With my first son, I can use "law an order" as an excuse and tell him it's for his own good, but it's not going to work. Whatever relationship I have with him is going to be a nasty win-lose fight. He's just going to resent me and maybe avoid working entirely out of spite. My second son will end up with more money, and I'll have a better chance getting financial help from him than my first, even though I didn't demand it with an iron fist. The government can't just handwave away the citizenry's desire for privately held wealth.
And yes, to some extent it's true that people are sheep who have varying thresholds of tolerance for abuse, but there's always a limit somewhere. In the case of Bitcoin, as people start to notice that the holders are getting significantly richer than the nocoiners, it's going to be a tough sell for governments to tell civilians that the bans and regulations are for their own good. I mean if I'm an average Beijinger holding Yuans instead of Bitcoin, did the government really make such incredible investments that I don't mind missing out on a 4x? What about a 10x or a 20x? Human nature is a mix of compromising agreeability as well as self-esteem, and I think as NGU keeps playing out, governments that insist on shutting civilians out of it are going to be using up a lot of legitimacy points.
Edit: except Europe. They're doomed, they have no fight. They're destined to be nocoiners. I think China might fight because their respect for the state is at least conditional on economic success. Europeans worship the state like it's a god.
reply
What you do not accept is that good governments create the conditions where private capital can thrive and invest.

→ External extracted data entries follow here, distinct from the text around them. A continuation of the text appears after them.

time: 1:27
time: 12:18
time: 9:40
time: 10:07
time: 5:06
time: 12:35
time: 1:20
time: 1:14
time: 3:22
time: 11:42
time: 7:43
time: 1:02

Good governments can do this by -
1- Creating fair and enforced property rights and rule of law.
2- By supporting the development of infrastructure and markets that foster wealth creation while regulating against market capture and cartels and monopolies which otherwise will form.
Without this strategic leadership and provision of secure property rights there is little incentive for private capital to invest- and they will not invest.

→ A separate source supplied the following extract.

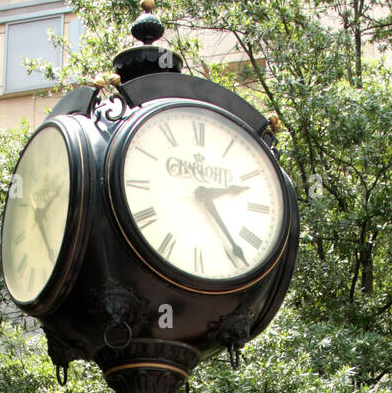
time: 2:23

It was the British governments strategic development with private interests that built the British Empire- the empire that USA inherited and succeeded when British imperialism became unviable due to the endless warring and division in Europe.
USA inherited the empire and for a time maintained hegemony but today faces the challenge from China where the CCP has built the most competitive productive mercantile economy on the planet.

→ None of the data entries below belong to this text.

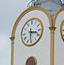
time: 3:30
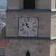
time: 10:47
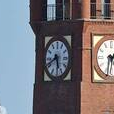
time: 5:41
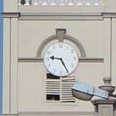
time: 9:25
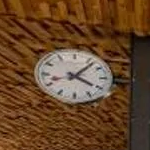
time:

They allow enterprise as long as it is subservient to the wider advancement of Chinese wealth and prosperity but private capital is kept subservient to the overall project of wealth creation and power projection which they understand is crucial to enduring wealth.
The USA is losing its global hegemony over markets and institutions and protocols and as that hegemony is lost so is the extraordinary wealth and privilege its citizens have enjoyed.
Musk cannot produce EV batteries at the same cost as BYD- BYD can produce EV batteries at almost half the cost Tesla faces- because BYD is operating within the Chinese production and supply chains. Musk was used to help the Chinese market develop and innovate and now he is no longer needed and China can and does produce the best value EVs- this process of cloning and adoption of western tech has been fine tuned over the last 4 decades to the point now where China can and does dominate global manufacturing and commodity supply chains.
Merchants and businesses operate within and behold to the governments and empires and are subject to changes in the structure and operation of empires.
The west has lost the trade war and look like probably losing its legacy advantage in tertiary protocols and institutions- to China.